Over the past few years, there's been a lot of murmuring in Hollywood about a possible live-action "Akira" film. Now comes word that the film may be alive and kicking again. Here's a recap of news regarding the possible live-action adaptation of Katsuhiro Otomo's anime film.
- Appian Way and Warner Bros Pictures were set to produce with director Ruairi Robinson, but the project was announced dead in June of 2009.
- Originally, Warner Bros wanted to split "Akira" into two films that were more faithful to the manga and wanted the first part out by the summer of 2009. The budget? Only $230 million.
- Leonardo DiCaprio and Joseph Gordon-Levitt were rumored for the leads in the film. Mark Fergus and Hawk Ostby (both collaborated on "Iron Man") wrote the script while the setting was moved from Tokyo to Manhattan, but Kaneda's red motorcycle was still present.
- In 2010, Albert Hughes ("The Book of Eli") was rumored to have signed on to direct a PG-13 version of one film; not two. After about a year, he too walked away from the project.
- Now, after leaving the project due to it stalling out in 2012, director Jaume Collet-Serra ("Unknown") is again signed on with production expected to begin as early as spring of 2014.
- Production was shut down altogether in 2012 to polish the script and try to bring down the film's $90 million budget. Directors Henry Joost and Ariel Schulman ("Catfish," "Paranormal Activity 3 & 4") were considered for this reason alone.
- Leonardo DiCaprio, Jennifer Davisson Killoran, and Andrew Lazar are producing while Katsuhiro Otomo is attached to executive produce.
The main issues the film seems to be having reside in this "re-imagining" being relocated to the States yet leaving all the character names the same. Caucasian actors with Japanese names seems a little bizarre, doesn't it? The two-film approach also felt like a better idea. While the animated film is groundbreaking, its main flaw was trying to cram six volumes of story into one film. After four years of struggling to sign anyone to star in the film, the inability to keep a director, and however many times the script has been rewritten, it sounds like Warner Bros should have thrown in the towel a long time ago.

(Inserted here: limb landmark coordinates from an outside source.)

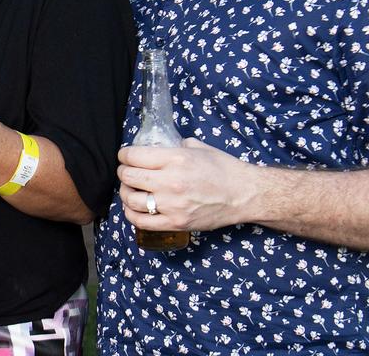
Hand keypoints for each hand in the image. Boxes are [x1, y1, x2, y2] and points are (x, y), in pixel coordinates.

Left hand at [117, 137, 258, 232]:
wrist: (245, 194)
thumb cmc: (224, 169)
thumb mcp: (198, 148)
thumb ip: (175, 145)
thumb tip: (157, 146)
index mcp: (175, 159)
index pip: (132, 156)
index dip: (124, 155)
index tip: (125, 157)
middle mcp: (171, 181)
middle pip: (128, 177)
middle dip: (123, 172)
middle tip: (127, 172)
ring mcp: (172, 205)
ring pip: (130, 199)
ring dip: (125, 193)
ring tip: (131, 189)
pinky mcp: (176, 223)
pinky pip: (141, 222)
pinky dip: (131, 214)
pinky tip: (134, 208)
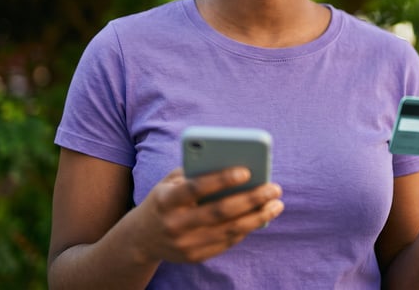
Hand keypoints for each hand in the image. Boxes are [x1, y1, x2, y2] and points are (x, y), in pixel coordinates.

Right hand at [131, 167, 283, 263]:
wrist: (142, 238)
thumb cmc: (165, 198)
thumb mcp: (170, 181)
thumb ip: (196, 170)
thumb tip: (234, 162)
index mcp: (166, 199)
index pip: (196, 188)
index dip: (221, 180)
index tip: (247, 171)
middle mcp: (174, 224)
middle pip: (219, 212)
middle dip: (251, 199)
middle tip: (274, 188)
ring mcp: (184, 244)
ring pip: (229, 230)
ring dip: (258, 217)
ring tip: (276, 204)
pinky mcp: (194, 257)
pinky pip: (227, 242)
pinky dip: (247, 229)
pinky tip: (261, 217)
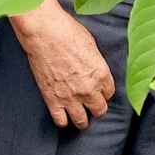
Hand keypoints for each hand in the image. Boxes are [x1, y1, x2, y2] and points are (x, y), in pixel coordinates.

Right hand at [11, 0, 113, 129]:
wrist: (45, 34)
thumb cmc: (67, 32)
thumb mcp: (91, 45)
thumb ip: (95, 63)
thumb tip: (93, 70)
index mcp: (101, 74)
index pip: (109, 93)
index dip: (104, 93)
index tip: (100, 92)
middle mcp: (89, 89)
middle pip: (100, 110)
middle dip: (97, 108)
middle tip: (93, 106)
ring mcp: (70, 97)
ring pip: (81, 121)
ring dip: (82, 120)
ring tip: (80, 117)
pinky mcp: (53, 100)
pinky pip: (61, 121)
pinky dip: (63, 120)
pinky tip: (63, 116)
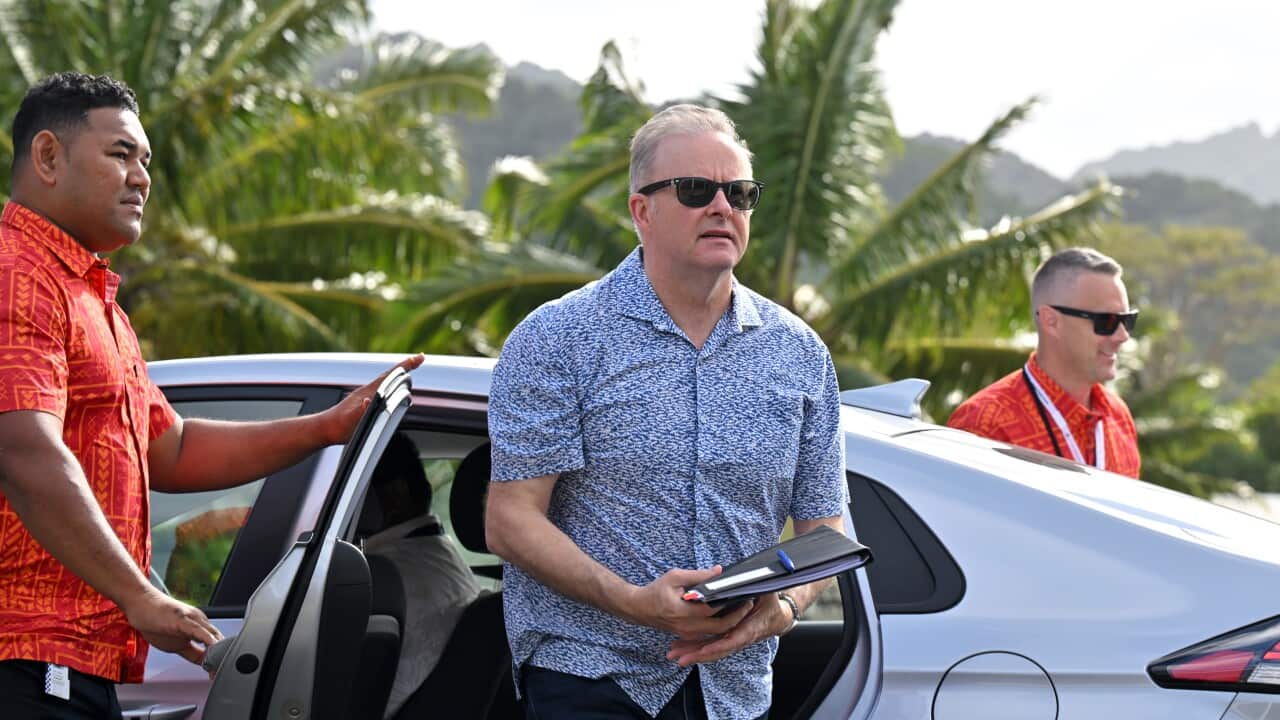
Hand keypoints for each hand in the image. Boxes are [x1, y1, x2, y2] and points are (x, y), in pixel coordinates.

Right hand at [121, 588, 222, 665]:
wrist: (139, 601)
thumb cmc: (155, 620)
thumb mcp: (176, 643)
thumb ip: (192, 652)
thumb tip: (204, 663)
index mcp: (201, 626)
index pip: (216, 645)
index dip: (218, 661)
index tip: (217, 674)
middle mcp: (200, 621)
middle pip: (218, 641)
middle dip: (220, 659)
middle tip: (220, 674)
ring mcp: (192, 618)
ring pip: (212, 635)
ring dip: (217, 653)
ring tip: (218, 667)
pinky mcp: (181, 618)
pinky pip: (197, 629)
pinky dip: (207, 639)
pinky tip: (212, 647)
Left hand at [322, 354, 424, 443]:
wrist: (324, 429)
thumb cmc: (337, 426)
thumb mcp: (350, 419)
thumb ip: (361, 410)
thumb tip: (369, 400)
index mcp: (369, 392)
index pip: (390, 375)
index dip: (406, 366)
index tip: (419, 358)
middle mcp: (369, 391)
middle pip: (391, 375)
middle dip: (406, 367)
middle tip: (420, 359)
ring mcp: (367, 396)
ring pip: (387, 382)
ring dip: (400, 375)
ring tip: (410, 370)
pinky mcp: (365, 404)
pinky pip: (384, 391)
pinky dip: (392, 386)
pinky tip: (394, 390)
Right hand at [624, 567, 753, 639]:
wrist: (638, 608)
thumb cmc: (655, 591)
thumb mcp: (675, 577)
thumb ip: (698, 575)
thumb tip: (719, 570)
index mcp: (684, 612)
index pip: (714, 611)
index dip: (732, 605)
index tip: (745, 595)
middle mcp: (687, 627)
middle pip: (720, 628)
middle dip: (737, 617)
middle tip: (749, 604)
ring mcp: (688, 634)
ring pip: (716, 633)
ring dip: (731, 623)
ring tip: (742, 608)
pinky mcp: (688, 635)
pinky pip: (709, 634)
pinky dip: (721, 626)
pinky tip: (728, 614)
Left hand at [666, 591, 791, 666]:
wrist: (778, 618)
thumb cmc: (771, 603)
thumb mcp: (766, 592)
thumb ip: (755, 587)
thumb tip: (745, 580)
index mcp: (750, 627)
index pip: (733, 640)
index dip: (717, 646)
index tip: (703, 650)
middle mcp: (740, 637)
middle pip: (718, 650)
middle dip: (698, 655)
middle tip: (679, 657)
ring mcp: (732, 640)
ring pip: (712, 650)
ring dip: (693, 653)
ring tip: (674, 655)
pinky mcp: (726, 639)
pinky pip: (710, 645)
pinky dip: (696, 648)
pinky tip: (680, 649)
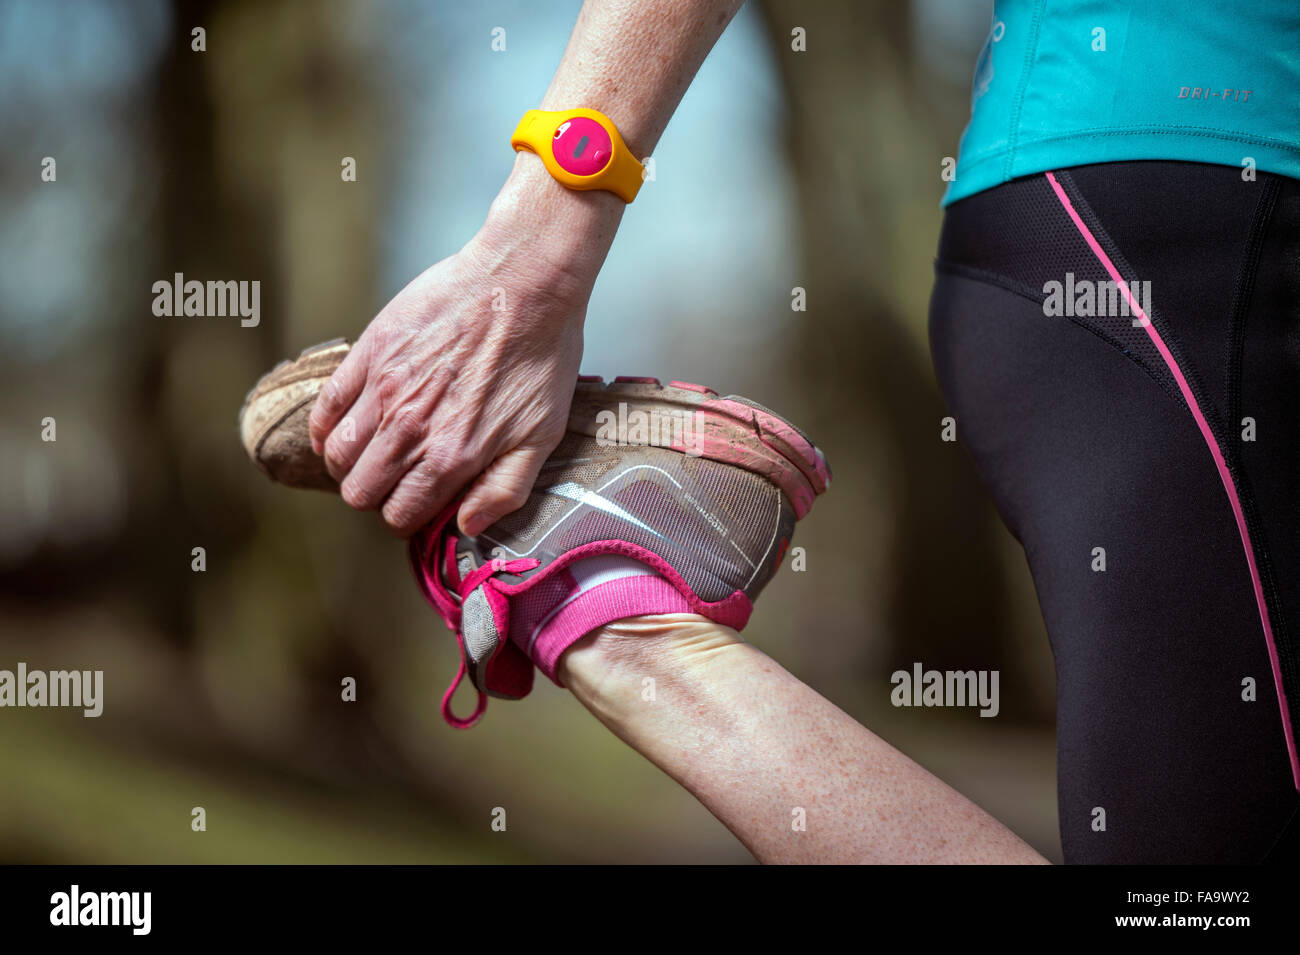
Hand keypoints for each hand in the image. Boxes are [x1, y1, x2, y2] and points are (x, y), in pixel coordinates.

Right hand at [308, 157, 622, 536]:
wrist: (524, 282)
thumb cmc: (541, 357)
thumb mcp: (541, 436)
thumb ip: (504, 490)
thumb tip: (467, 528)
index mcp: (451, 457)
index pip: (401, 514)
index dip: (406, 517)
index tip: (416, 504)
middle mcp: (410, 430)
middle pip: (360, 490)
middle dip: (375, 494)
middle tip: (394, 480)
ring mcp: (384, 391)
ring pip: (338, 453)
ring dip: (348, 464)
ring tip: (369, 456)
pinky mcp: (370, 353)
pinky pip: (327, 405)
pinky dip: (325, 426)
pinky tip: (339, 429)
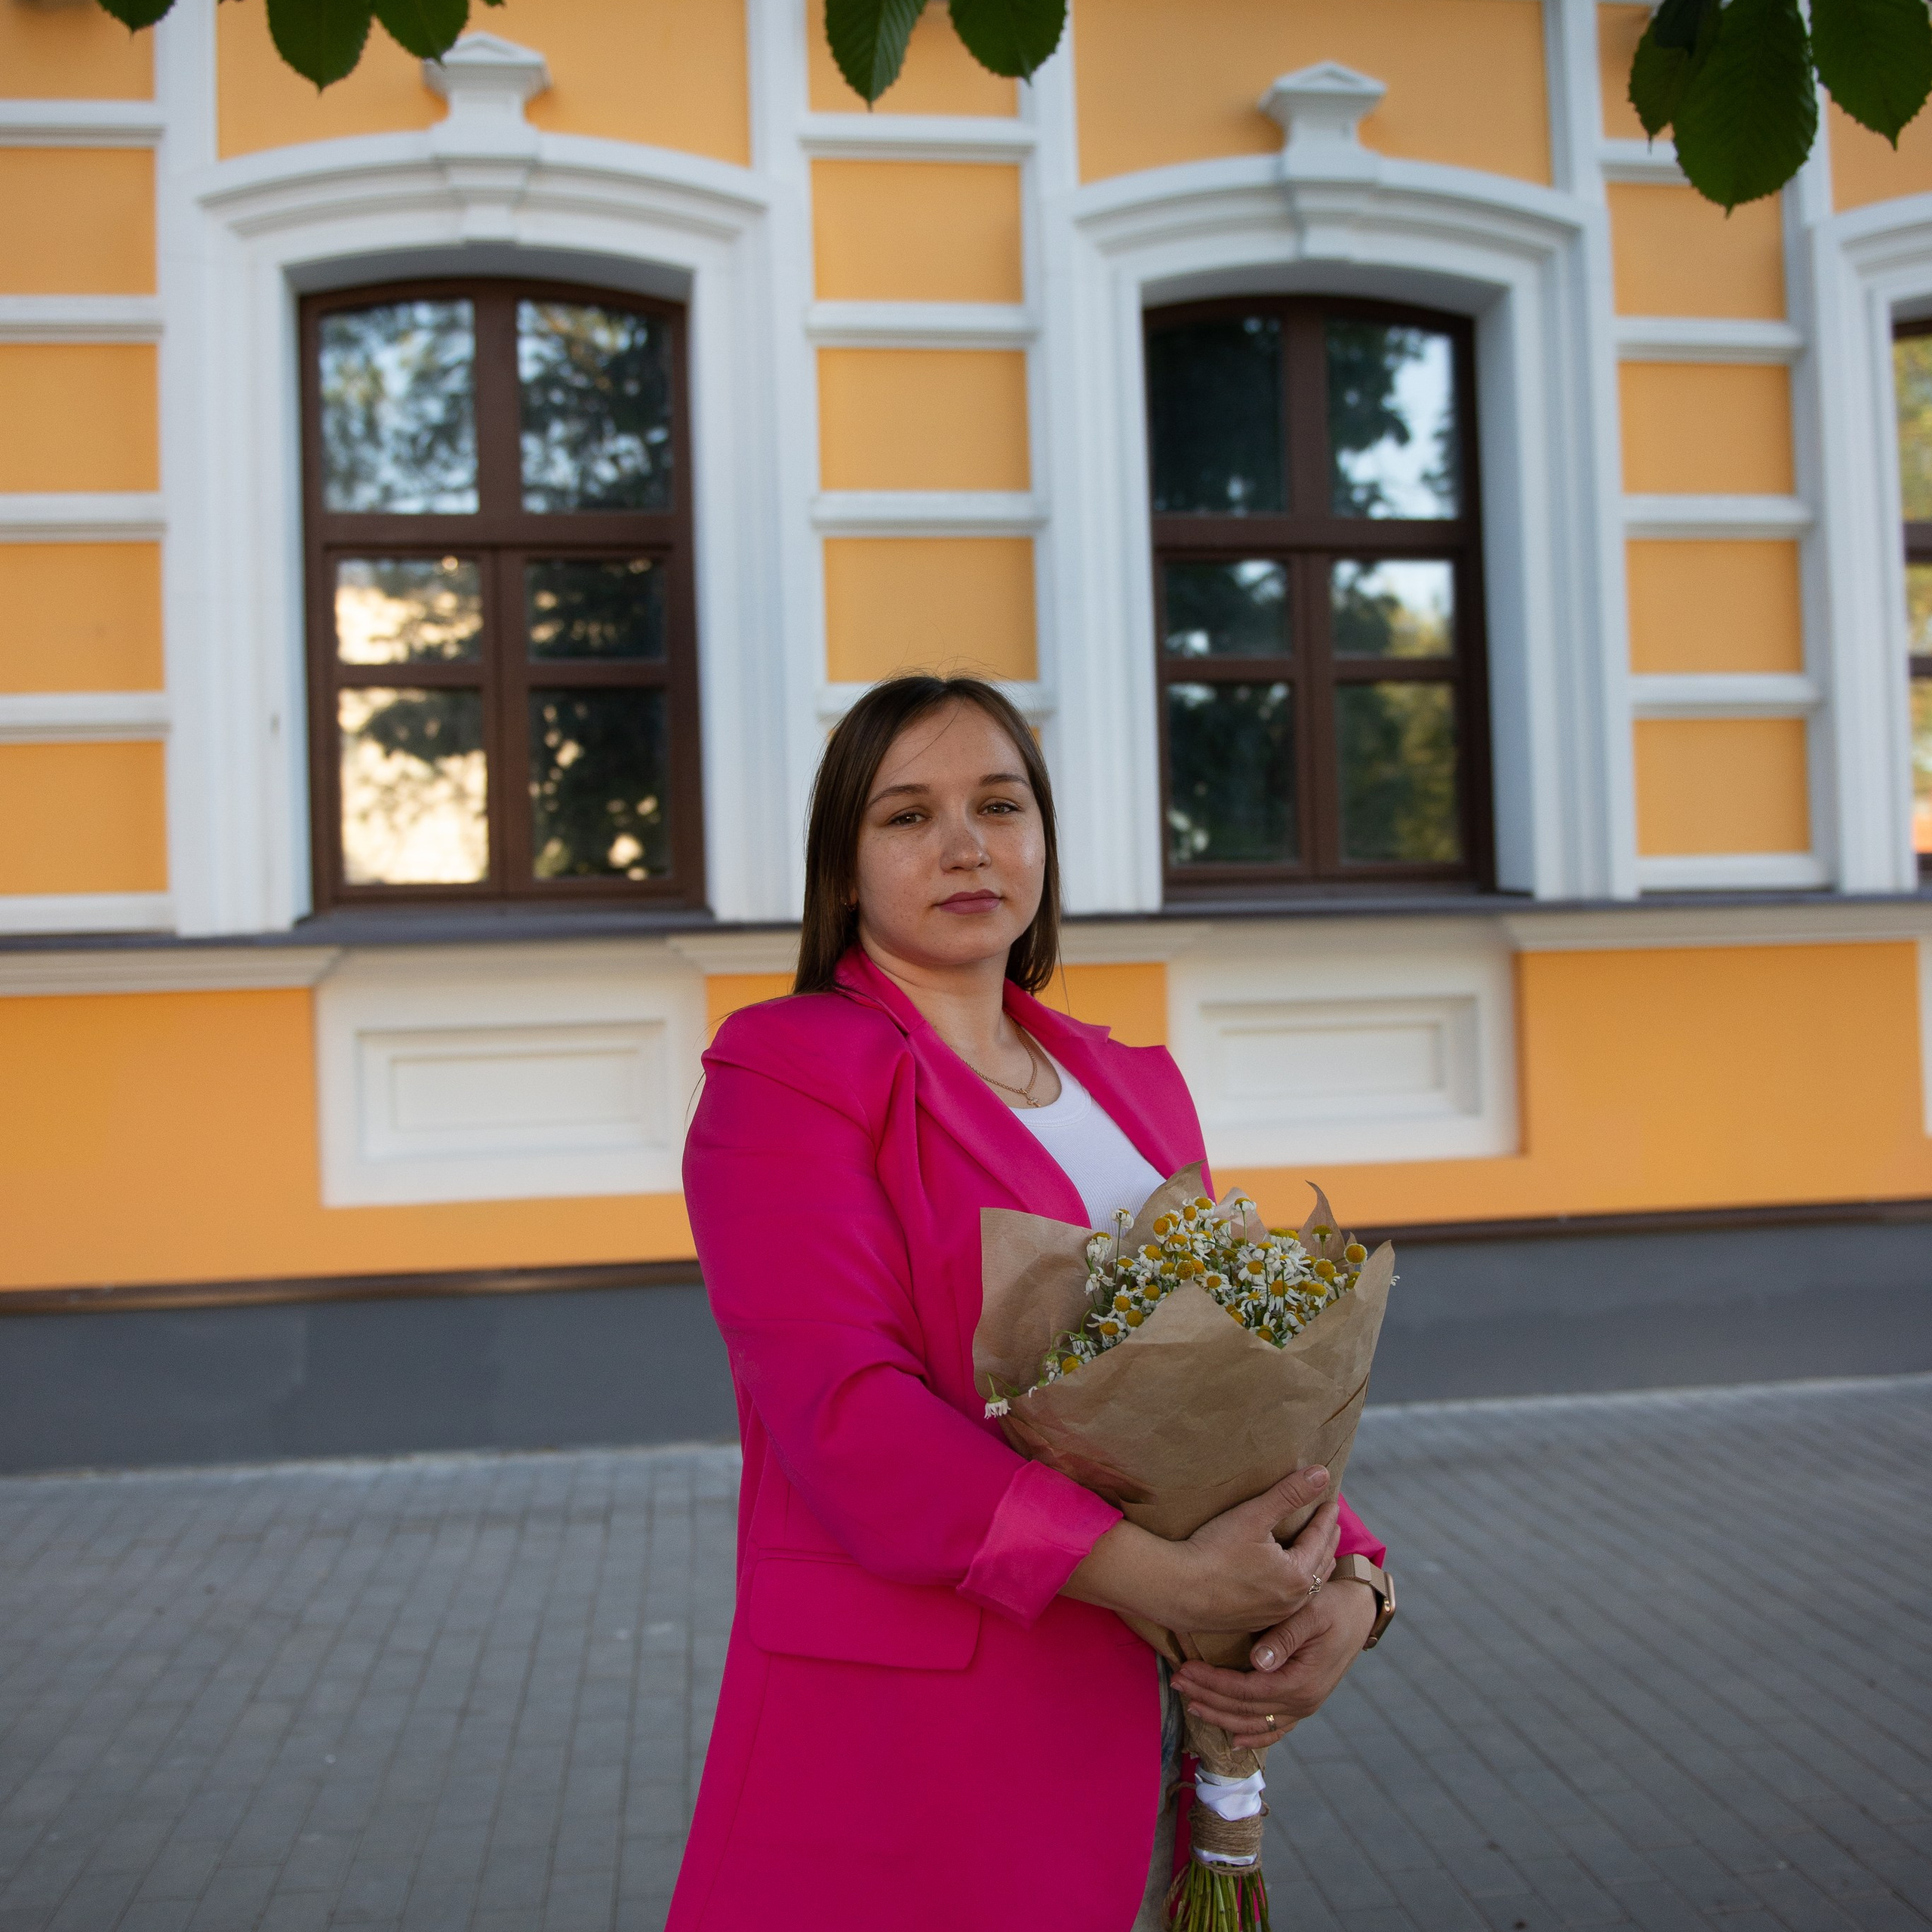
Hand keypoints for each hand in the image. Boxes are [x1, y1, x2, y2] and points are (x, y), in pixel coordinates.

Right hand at [1171, 1465, 1338, 1633]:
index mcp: (1298, 1575)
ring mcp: (1274, 1615)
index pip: (1319, 1540)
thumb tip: (1321, 1474)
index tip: (1332, 1504)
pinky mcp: (1256, 1623)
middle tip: (1331, 1527)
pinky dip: (1297, 1587)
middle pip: (1319, 1567)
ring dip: (1315, 1568)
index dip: (1325, 1519)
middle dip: (1326, 1543)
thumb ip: (1289, 1494)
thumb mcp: (1254, 1516)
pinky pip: (1288, 1603)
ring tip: (1317, 1554)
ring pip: (1307, 1590)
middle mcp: (1292, 1601)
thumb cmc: (1215, 1551)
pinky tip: (1287, 1583)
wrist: (1178, 1590)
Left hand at [1171, 1574, 1378, 1751]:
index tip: (1185, 1670)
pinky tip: (1233, 1738)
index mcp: (1302, 1682)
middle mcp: (1303, 1702)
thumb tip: (1259, 1662)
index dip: (1213, 1683)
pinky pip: (1275, 1727)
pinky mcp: (1304, 1702)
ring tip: (1191, 1704)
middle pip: (1245, 1710)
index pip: (1246, 1690)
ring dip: (1221, 1717)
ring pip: (1256, 1724)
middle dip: (1208, 1698)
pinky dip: (1253, 1735)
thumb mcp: (1311, 1612)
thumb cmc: (1332, 1604)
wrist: (1359, 1610)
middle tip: (1176, 1683)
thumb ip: (1285, 1637)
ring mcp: (1305, 1706)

It also makes you wonder how profitable a live-action adaptation will turn out. The anime went on to become one of the most popular and influential anime titles of all time, but it barely crossed the $550,000 mark at the box office during its initial run in 1989. Meanwhile the concept of the film isn't exactly easy to grasp to an audience who's unfamiliar with the original film or manga. So it's a war between biker gangs in the future where one of the main characters gets psychic powers and turns into a giant baby at the end?
"Akira" has a ton of potential, but Warner Bros seems to be fighting tooth and nail for something that could either have a questionable reception or barely break even when it comes to its domestic release. It honestly sounds like they have another "Cloud Atlas" on their hands.